Two-thirds of the public high schools visited in Chicago by teams of state investigators did not meet minimum standards, a new report has revealed.
Evaluators from the Illinois Board of Education found that many of the schools were in poor physical condition, that a majority of students skipped study hall, and that incomplete data-keeping was commonplace.
More than half of the full-time substitute teachers employed in the schools had unverified teaching credentials, the evaluators reported. In addition, they said, school administrators were unprepared to conduct teacher evaluations.
State investigators studied 30 of the city’s 65 high schools between November 1988 and March 1989. The probe was spurred by a highly critical series of articles about the school system published by a local newspaper last year. The state also evaluates about a third of the city’s schools every year as part of its regular compliance program.
Only 10 of the schools studied met the state’s minimum standards. All 30 schools will be visited and evaluated again next fall.
State law requires all students to have at least 300 minutes of class time a day, including study hall. But many students at the schools visited regularly skipped study periods, the investigators found. In some schools, they reported, more than 90 percent of all students failed to attend study hall. Teachers were unable to account for the absentees because of poor record-keeping procedures, according to the report.
“The kids just weren’t where they were supposed to be,” Leo Hennessy, the state’s assistant superintendent for supervision and recognition of schools, said last week.
Deficiencies similar to those noted in the report convinced the state legislature to adopt a district-restructuring bill last year that gives more school-decisionmaking responsibility to Chicago parents.
The law calls for the dissolution of the current board of education, which held what was expected to be its last meeting last week.

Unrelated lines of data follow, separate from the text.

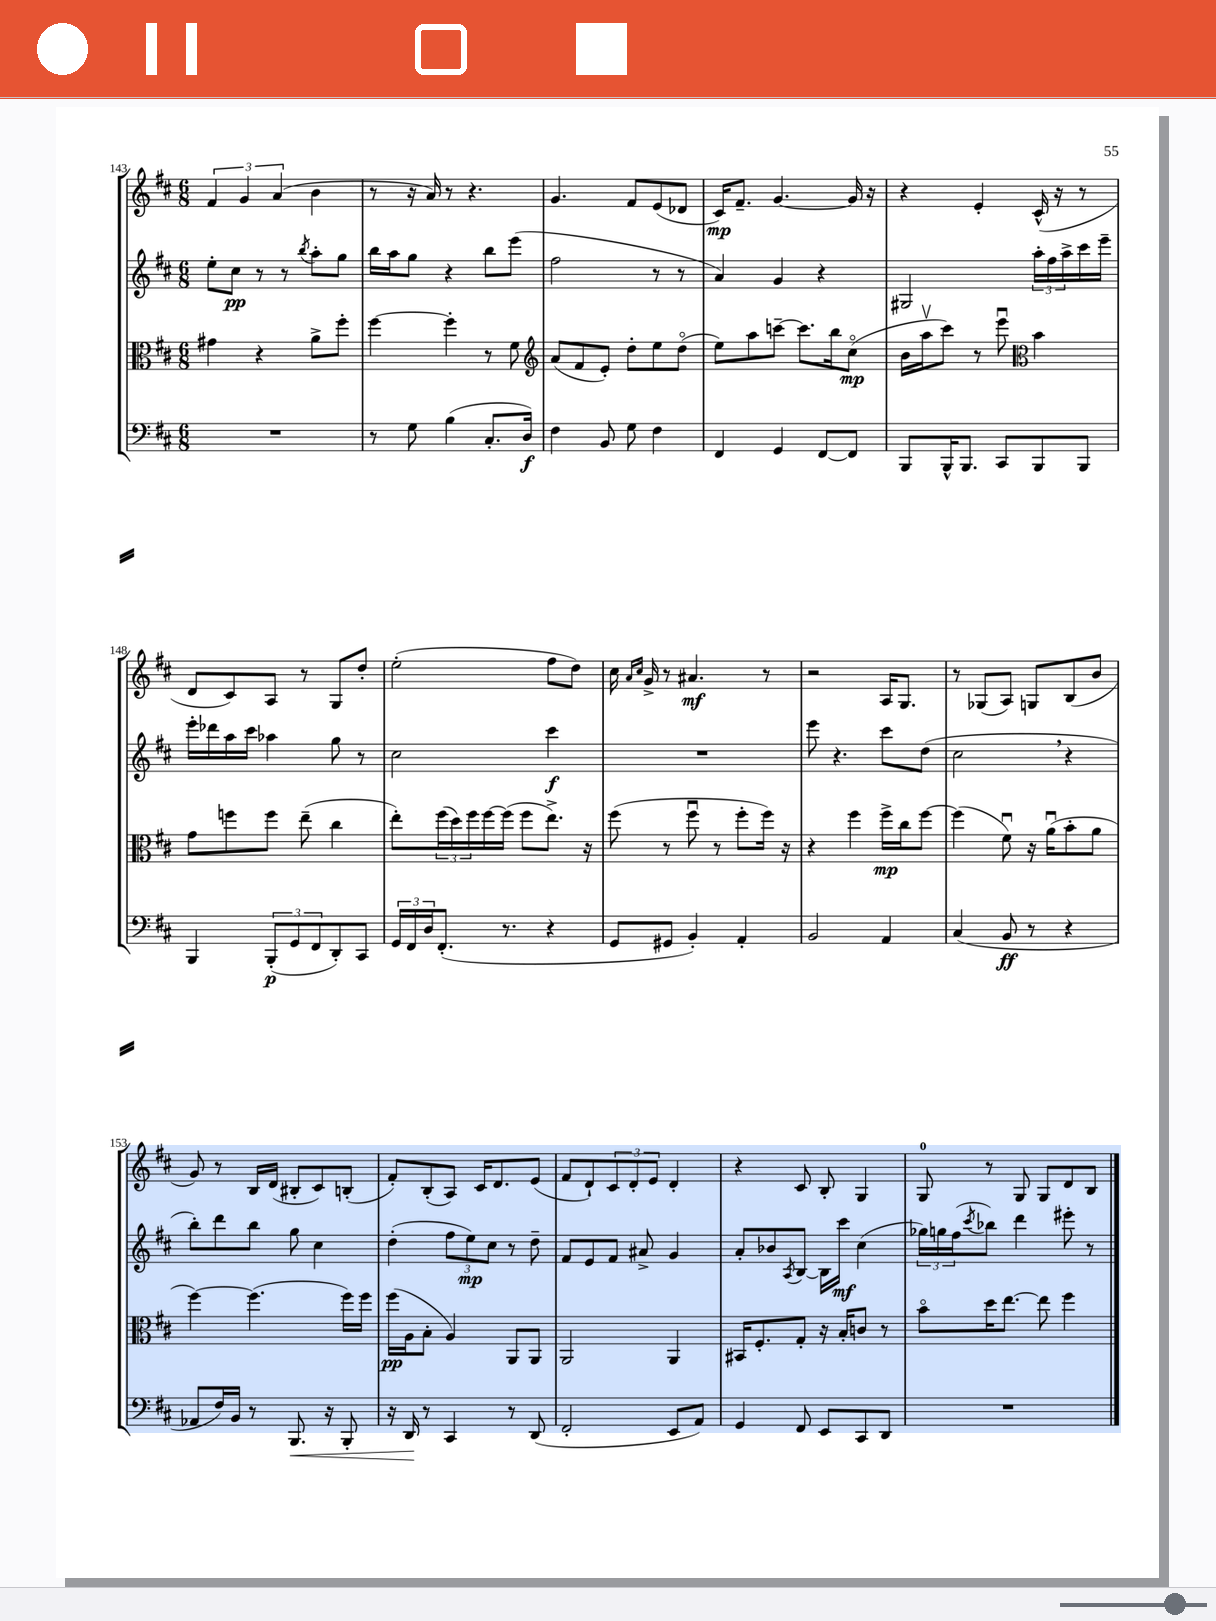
<<
\new StaffGroup <<
\new Staff = "s0" {
    \clef treble \key d \major \numericTimeSignature \time 6/8
    \tuplet 3/2 { fis'4 g'4 a'4( } b'4 |
    r8 r16 a'16) r8 r4. |
    g'4. fis'8 e'8( des'8 |
    cis'16\mp) fis'8.-- g'4.~ g'16 r16 |
    r4 e'4-. cis'16-^( r16 r8 |
    d'8 cis'8) a8 r8 g8 d''8-. |
    e''2-.( fis''8 d''8) |
    cis''16 \grace { a'16 cis''16 } g'16-> r8 ais'4.\mf r8 |
    r2 a16 g8. |
    r8 ges8( a8) g8 b8( b'8 |
    g'8) r8 b16 d'16( bis8-. cis'8) b8-.( |
    fis'8-.) b8-.( a8) cis'16 d'8. e'8( |
    fis'8 d'8-!) \tuplet 3/2 { cis'8 d'8-. e'8 } d'4-. |
    r4 cis'8 b8-. g4 |
    g8-0 r8 g8 g8 d'8 b8 \bar "|." |
}
\new Staff = "s1" {
    \clef treble \key d \major \numericTimeSignature \time 6/8
    e''8-. cis''8\pp r8 r8 \acciaccatura { b''8 } a''8-. g''8 |
    b''16 a''16 g''8 r4 b''8 e'''8( |
    fis''2 r8 r8 |
    a'4) g'4 r4 |
    gis2 \tuplet 3/2 { a''16-. fis''16 a''16-> } cis'''16 e'''16-- |
    e'''16-. des'''16 a''16 cis'''16 aes''4 g''8 r8 |
    cis''2 cis'''4\f |
    R2. |
    e'''8 r4. cis'''8 d''8( |
    cis''2 \breathe r4 |
    b''8-.) d'''8 b''8 g''8 cis''4 |
    d''4-.( \tuplet 3/2 { fis''8 e''8\mp) cis''8 } r8 d''8-- |
    fis'8 e'8 fis'8 ais'8-> g'4 |
    a'8-. bes'8 \acciaccatura { a8 } b8~ b16 cis'''16\mf cis''4( |
    \tuplet 3/2 { ges''16) g''16 fis''16( } \acciaccatura { cis'''8 } bes''8) d'''4 eis'''8-. r8 \bar "|." |
}
\new Staff = "s2" {
    \clef alto \key d \major \numericTimeSignature \time 6/8
    gis'4 r4 a'8-> fis''8-. |
    fis''4~ fis''4-. r8 fis'8 |
    \clef treble a'8( fis'8 e'8-.) d''8-. e''8 d''8\flageolet( |
    e''8) a''8 c'''8~-- c'''8. b''16 cis''8\flageolet\mp( |
    b'16 a''16\upbow cis'''8) r8 e'''8\downbow \clef alto b'4 |
    g'8 f''8 f''8 e''8--( cis''4 |
    e''8-.) \tuplet 3/2 { fis''16( d''16) fis''16 } fis''16~ fis''16( fis''8 e''8.->) r16 |
    fis''8( r8 fis''8\downbow r8 fis''8-. fis''16) r16 |
    r4 fis''4 fis''16->\mp cis''16 fis''8~ |
    fis''4( fis'8\downbow) r16 a'16\downbow( b'8-. a'8 |
    fis''4~) fis''4.( fis''16) fis''16 |
    fis''16\pp( a16 b8-. a4) a,8 a,8 |
    a,2 a,4 |
    bis,16 fis8.-. g8-. r16 b16-. c'8 r8 |
    b'8\flageolet d''16 e''8.~ e''8 fis''4 \bar "|." |
}
\new Staff = "s3" {
    \clef bass \key d \major \numericTimeSignature \time 6/8
    R2. |
    r8 g8 b4( cis8.-. d16\f) |
    fis4 b,8 g8 fis4 |
    fis,4 g,4 fis,8~ fis,8 |
    b,,8 b,,16-^ b,,8. cis,8 b,,8 b,,8 |
    b,,4 \tuplet 3/2 { b,,8-.\p( g,8 fis,8 } d,8-.) cis,8 |
    \tuplet 3/2 { g,16 fis,16 d16 } fis,8.-.( r8. r4 |
    g,8 gis,8 b,4-.) a,4-. |
    b,2 a,4 |
    cis4( b,8\ff r8 r4 |
    aes,8 fis16) b,16 r8 b,,8.\< r16 b,,8-. |
    r16 d,16\! r8 cis,4 r8 d,8( |
    fis,2-. e,8 a,8) |
    g,4 fis,8 e,8 cis,8 d,8 |
    R2. \bar "|." |
}
>>
>>
\layout { \context { \Score currentBarNumber = #143 } }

Mayor Richard M. Daley has said he will appoint the members of an interim board by the end of the month.
Robert Saigh, a spokesman for the district, said that central-office administrators and school principals were reviewing the report, which was presented to the district this month.
“Where shortcomings are identified in the report, the school system will address them to the extent that they can with the resources that are available,” he said.
He added that the district would need more funds to take many of the corrective steps outlined in the report, such as improving the data-collection system and the monitoring of study periods.